-------- Dataset entries

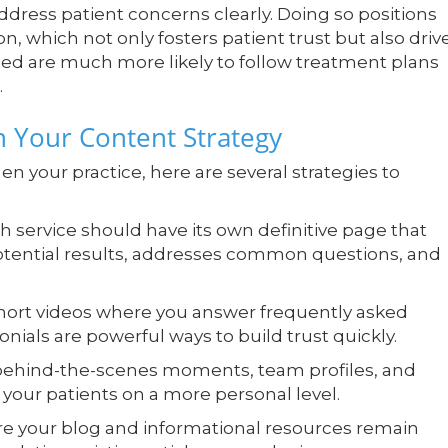
dress patient concerns clearly. Doing so positions
n, which not only fosters patient trust but also driv
rmed are much more likely to follow treatment plans
.
n Your Content Strategy
n your practice, here are several strategies to
 service should have its own definitive page that
otential results, addresses common questions, and
ort videos where you answer frequently asked
onials are powerful ways to build trust quickly.
ehind-the-scenes moments, team profiles, and
your patients on a more personal level.
e your blog and informational resources remain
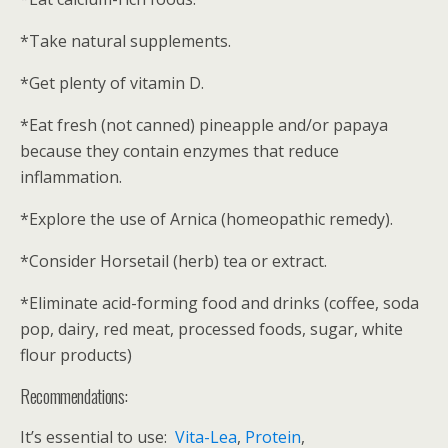
*Take natural supplements.
*Get plenty of vitamin D.
*Eat fresh (not canned) pineapple and/or papaya
because they contain enzymes that reduce
inflammation.
*Explore the use of Arnica (homeopathic remedy).
*Consider Horsetail (herb) tea or extract.
*Eliminate acid-forming food and drinks (coffee, soda
pop, dairy, red meat, processed foods, sugar, white
flour products)
Recommendations:
It’s essential to use:
Vita-Lea
,
Protein
,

----------------

- Task instructions -
Retrieve every line above holding the word "more".

- Response to this exercise -
rmed are much more likely to follow treatment plans
your patients on a more personal level.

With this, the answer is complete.